Lu3+-based nanoprobe for virtual non-contrast CT imaging of hepatocellular carcinoma

Abstract

Transcatheter arterial chemoembolization (TACE), the mainstream treatment for hepatocellular carcinoma (HCC), is a method of blocking tumor blood vessels with a mixture of lipiodol and chemotherapeutics. And the contrast-enhanced computed tomography (CT) is the commonly used way for follow-up of HCC after TACE. However, it is noteworthy that when lipiodol deposition plays an embolic effect, it also produces high-density artifacts in CT images.

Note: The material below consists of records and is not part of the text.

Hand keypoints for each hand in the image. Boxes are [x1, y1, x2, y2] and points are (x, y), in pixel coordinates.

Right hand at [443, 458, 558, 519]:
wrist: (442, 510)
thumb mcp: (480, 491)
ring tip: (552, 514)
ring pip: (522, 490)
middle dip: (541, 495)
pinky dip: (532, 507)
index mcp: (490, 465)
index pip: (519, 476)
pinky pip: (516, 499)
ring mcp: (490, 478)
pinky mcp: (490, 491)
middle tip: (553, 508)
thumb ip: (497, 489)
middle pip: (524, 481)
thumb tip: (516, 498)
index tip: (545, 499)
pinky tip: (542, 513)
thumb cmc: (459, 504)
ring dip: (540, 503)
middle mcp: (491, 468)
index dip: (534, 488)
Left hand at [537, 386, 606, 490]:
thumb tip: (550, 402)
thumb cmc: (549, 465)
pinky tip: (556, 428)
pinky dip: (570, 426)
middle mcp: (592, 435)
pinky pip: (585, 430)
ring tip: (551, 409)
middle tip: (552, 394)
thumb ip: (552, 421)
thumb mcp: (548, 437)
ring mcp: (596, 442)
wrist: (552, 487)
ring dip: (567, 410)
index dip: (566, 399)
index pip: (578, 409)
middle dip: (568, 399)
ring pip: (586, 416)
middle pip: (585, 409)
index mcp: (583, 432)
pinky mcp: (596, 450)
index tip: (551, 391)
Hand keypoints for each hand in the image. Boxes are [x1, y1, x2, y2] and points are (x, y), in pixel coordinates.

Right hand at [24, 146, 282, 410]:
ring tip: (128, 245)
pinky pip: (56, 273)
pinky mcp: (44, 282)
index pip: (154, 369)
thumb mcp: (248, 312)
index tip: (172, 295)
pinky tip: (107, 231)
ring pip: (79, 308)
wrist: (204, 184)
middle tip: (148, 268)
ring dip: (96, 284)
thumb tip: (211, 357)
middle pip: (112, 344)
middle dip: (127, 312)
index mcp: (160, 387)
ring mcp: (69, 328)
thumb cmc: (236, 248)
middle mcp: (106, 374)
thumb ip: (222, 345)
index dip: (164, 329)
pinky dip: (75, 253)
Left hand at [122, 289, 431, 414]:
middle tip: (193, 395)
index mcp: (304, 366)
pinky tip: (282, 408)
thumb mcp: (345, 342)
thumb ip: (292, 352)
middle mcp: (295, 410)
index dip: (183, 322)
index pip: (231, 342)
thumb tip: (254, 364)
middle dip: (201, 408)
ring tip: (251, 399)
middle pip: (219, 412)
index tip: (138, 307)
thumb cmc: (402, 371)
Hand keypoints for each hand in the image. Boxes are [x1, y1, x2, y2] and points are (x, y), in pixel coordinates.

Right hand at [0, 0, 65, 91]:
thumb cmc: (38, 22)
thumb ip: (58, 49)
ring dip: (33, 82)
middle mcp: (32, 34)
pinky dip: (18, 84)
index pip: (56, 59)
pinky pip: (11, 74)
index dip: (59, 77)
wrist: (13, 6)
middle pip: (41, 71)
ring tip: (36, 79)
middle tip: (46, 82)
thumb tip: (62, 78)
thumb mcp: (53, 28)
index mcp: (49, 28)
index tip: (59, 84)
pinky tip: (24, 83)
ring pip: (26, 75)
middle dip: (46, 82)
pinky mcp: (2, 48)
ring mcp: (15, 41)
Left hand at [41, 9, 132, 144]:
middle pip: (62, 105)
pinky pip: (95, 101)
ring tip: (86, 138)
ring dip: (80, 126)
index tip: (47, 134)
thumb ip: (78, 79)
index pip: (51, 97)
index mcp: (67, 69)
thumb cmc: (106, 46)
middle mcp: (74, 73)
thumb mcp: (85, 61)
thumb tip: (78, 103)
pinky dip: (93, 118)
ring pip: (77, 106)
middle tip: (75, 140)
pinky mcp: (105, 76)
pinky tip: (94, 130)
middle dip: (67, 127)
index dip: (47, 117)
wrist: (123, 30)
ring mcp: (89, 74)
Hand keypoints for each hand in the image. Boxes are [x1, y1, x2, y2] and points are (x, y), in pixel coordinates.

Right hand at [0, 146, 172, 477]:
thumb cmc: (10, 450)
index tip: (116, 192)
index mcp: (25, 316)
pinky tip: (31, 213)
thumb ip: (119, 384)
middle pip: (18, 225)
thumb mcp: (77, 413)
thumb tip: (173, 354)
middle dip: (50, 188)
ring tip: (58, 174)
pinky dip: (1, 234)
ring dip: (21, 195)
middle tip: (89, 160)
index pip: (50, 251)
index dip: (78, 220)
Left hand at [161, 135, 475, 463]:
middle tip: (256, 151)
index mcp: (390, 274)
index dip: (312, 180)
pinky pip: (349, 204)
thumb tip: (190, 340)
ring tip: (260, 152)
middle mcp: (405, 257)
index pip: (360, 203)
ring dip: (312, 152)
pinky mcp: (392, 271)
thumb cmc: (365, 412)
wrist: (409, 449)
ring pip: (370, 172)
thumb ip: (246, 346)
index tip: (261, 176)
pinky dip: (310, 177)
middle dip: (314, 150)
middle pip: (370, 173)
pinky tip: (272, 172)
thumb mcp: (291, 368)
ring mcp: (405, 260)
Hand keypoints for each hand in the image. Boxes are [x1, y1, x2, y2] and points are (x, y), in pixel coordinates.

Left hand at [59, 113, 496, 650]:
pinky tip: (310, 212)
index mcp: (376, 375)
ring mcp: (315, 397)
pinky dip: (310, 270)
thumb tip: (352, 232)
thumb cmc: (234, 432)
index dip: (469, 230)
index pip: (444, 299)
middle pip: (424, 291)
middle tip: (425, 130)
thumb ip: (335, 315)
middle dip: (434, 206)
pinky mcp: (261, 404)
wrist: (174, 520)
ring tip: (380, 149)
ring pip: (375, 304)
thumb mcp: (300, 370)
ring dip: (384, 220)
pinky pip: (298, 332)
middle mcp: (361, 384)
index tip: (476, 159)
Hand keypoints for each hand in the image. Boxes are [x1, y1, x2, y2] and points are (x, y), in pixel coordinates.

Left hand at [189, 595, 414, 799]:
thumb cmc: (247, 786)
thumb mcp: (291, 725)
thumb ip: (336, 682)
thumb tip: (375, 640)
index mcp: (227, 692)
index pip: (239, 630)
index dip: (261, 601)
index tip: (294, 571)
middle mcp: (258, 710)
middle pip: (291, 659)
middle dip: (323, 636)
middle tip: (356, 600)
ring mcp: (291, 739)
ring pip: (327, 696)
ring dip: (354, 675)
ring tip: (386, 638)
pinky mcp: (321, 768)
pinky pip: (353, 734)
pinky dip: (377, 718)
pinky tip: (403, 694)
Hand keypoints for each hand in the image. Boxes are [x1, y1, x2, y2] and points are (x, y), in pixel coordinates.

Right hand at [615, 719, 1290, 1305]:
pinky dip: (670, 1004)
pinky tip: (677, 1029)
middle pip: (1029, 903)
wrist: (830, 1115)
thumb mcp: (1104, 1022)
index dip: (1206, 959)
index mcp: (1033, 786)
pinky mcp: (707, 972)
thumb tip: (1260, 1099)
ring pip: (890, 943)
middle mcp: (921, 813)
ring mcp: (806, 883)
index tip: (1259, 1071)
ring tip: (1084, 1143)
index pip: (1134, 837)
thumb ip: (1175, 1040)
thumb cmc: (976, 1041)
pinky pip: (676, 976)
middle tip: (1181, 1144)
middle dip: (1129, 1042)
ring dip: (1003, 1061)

These artifacts usually conceal the enhancement effect of iodine contrast agents. As a result, the residual region is difficult to be visualized. To overcome this obstacle, we developed one kind of Lu3+/Gd3+ doped fluoride nanoprobe modified with Dp-PEG2000 to realize CT/MRI dual-modality imaging of HCC. Compared with lipiodol or ioversol, the obtained PEGylated product LG-PEG demonstrated a greater density value in high keV CT images. In vitro experiments showed the lipiodol artifacts can be removed in virtual non-contrast (VNC) imaging, but the density of ioversol was also removed at the same time. However, the LG-PEG synthesized in this work can still maintain a high density in VNC imaging, which indicates that LG-PEG can exploit its advantages to the full in VNC imaging. Furthermore, LG-PEG successfully exerted tumor enhancement effects in the in vivo VNC images of HCC with lipiodol deposition. In addition, LG-PEG exhibited a strong T2 enhancement effect with low biological toxicity and less side-effect on the main organ and blood. Thus, the LG-PEG reported in this research can serve as an effective and safe VNC contrast agent for HCC imaging after TACE.